Legal Publisher Asks Innodata Isogen to Help Develop an Online Version of a Popular Legal Compendium
A legal information services company, a subsidiary of a multinational publishing company, needed a detailed product specification and more than a dozen use cases to create a digital version of an enormous legal compendium in print.
The company is a relative latecomer to electronic products and this initiative was one of its first forays into online publishing.
The client chose an enormous, unwieldy tome that has provided valuable legal content to generations of corporate and insurance attorneys.
Bringing this product online would enable expanded functionality and easier access, and would thereby help boost revenues. And while the client wanted to take full advantage of the richness afforded by digital media, it needed help visualizing how the content should look and play online.
At the same time, the client was struggling with managing the project’s scope to meet a set of very aggressive deadlines. Their challenge to Innodata Isogen—take our concept and make it reality...
When the client approached Innodata Isogen with this assignment, we had already helped them re-engineer key editorial and production work flows in a two-year engagement. They had a solid understanding of both the range of our digital publishing capabilities and the kinds of results to expect.
In this new engagement, we were able to deploy methodologies for designing and implementing online products developed and tested across scores of like assignments.
In just of a fraction of the time originally allotted, we helped this client crystallize their product vision into a production-grade, rapidly scalable proof of concept.
Over the course of three weeks, Innodata Isogen generated a complete set of specifications—encompassing everything from product features and functionality to the billing system.
Because our team consisted of legal publishing and technology experts,we were able to inform and facilitate a full range of critical discussions,and help build consensus about both the functional and technical requirements of the project.
We brought together subject matter experts and stakeholders to understand the current product, its content sources and user preferences — creating a gap analysis between current and future states. This helped the team begin to sort through and prioritize the product’s potential features and functionality. We translated various rough ideas into mock ups; then we blueprinted the specific logic of each feature and function.
Rather than complete this step in isolation, we created 15 use cases, or ways users and administrators could use the system. The use cases helped our team relate system behavior to user behavior and expectations, and also understand the value of certain functionality within the overall product and within a given context.

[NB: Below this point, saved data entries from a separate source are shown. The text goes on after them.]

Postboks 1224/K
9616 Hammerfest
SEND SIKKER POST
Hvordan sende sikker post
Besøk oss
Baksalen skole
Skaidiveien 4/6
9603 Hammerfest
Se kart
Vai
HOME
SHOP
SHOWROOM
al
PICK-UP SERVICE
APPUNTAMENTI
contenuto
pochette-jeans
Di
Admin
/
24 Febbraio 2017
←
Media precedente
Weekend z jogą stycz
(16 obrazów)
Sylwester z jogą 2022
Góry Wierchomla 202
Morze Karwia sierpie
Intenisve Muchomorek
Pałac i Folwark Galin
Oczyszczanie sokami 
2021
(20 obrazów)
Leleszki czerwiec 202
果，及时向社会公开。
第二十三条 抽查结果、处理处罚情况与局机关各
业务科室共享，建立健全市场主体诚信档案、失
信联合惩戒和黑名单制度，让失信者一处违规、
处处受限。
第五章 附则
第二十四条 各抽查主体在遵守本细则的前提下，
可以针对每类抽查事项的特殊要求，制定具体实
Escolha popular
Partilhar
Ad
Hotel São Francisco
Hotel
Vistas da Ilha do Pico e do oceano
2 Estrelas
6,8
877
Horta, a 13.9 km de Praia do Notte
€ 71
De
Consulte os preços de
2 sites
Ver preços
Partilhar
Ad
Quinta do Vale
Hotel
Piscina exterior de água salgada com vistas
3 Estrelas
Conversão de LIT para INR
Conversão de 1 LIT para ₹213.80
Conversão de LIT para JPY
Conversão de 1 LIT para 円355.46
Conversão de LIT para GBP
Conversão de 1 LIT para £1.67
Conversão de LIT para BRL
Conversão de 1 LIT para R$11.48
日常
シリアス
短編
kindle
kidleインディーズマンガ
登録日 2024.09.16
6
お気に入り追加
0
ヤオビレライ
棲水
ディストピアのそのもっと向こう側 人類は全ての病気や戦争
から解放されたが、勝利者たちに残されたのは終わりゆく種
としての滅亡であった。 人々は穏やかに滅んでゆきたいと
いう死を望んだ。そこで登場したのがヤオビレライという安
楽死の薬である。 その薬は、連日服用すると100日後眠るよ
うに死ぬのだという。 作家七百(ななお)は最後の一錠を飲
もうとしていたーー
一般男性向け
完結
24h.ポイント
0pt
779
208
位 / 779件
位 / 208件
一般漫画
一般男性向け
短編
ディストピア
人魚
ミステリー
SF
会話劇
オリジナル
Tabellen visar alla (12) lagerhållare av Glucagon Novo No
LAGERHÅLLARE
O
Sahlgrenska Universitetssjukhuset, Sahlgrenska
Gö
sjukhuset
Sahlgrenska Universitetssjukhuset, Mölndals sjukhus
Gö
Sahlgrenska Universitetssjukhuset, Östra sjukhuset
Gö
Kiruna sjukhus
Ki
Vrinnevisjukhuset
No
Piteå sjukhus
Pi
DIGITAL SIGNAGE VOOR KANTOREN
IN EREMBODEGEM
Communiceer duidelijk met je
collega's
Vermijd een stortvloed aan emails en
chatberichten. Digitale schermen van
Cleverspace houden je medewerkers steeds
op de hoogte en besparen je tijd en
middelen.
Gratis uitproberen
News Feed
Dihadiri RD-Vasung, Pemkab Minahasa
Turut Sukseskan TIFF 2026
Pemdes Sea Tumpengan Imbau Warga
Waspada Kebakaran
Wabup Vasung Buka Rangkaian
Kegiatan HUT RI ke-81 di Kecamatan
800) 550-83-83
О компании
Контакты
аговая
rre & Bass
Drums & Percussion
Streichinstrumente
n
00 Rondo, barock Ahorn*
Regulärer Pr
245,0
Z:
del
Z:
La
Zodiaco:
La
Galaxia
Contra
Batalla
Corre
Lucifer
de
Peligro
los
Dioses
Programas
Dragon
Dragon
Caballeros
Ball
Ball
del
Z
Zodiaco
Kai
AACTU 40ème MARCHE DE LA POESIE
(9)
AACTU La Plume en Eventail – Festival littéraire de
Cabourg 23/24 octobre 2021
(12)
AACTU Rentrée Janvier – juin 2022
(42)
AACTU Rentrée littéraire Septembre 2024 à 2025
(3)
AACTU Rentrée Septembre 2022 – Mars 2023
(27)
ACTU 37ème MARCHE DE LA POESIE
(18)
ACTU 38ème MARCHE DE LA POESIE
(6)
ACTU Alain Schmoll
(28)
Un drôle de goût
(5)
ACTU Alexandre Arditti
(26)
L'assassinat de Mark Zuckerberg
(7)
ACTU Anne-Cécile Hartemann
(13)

By the end of the engagement, we had also mapped out all the elements of this product’s entire content supply chain: content sources, content markup, content storage, content feeds, platform behavior, user interface design, transactional data management and administration,and customer tracking and billing.
Throughout the engagement, our team was also focused on the product launch deadline. We were able to understand which functionality was critical to the launch and which could be moved forward to later phases.
Our legal publishing and technical experts helped our client’s key stakeholders achieve consensus around a common vision — what they wanted and how they wanted it done. Our analysis and product roadmap also highlighted gaps in the thinking and helped our teams avoid costly mistakes, cost overruns and delays.
Moreover, this project was signal transformation for the venerable multinational publisher. We helped this client transform thoughts and theories into a scalable, production-ready proof of concept. And we helped them develop internal competencies that will support future print-to-digital initiatives.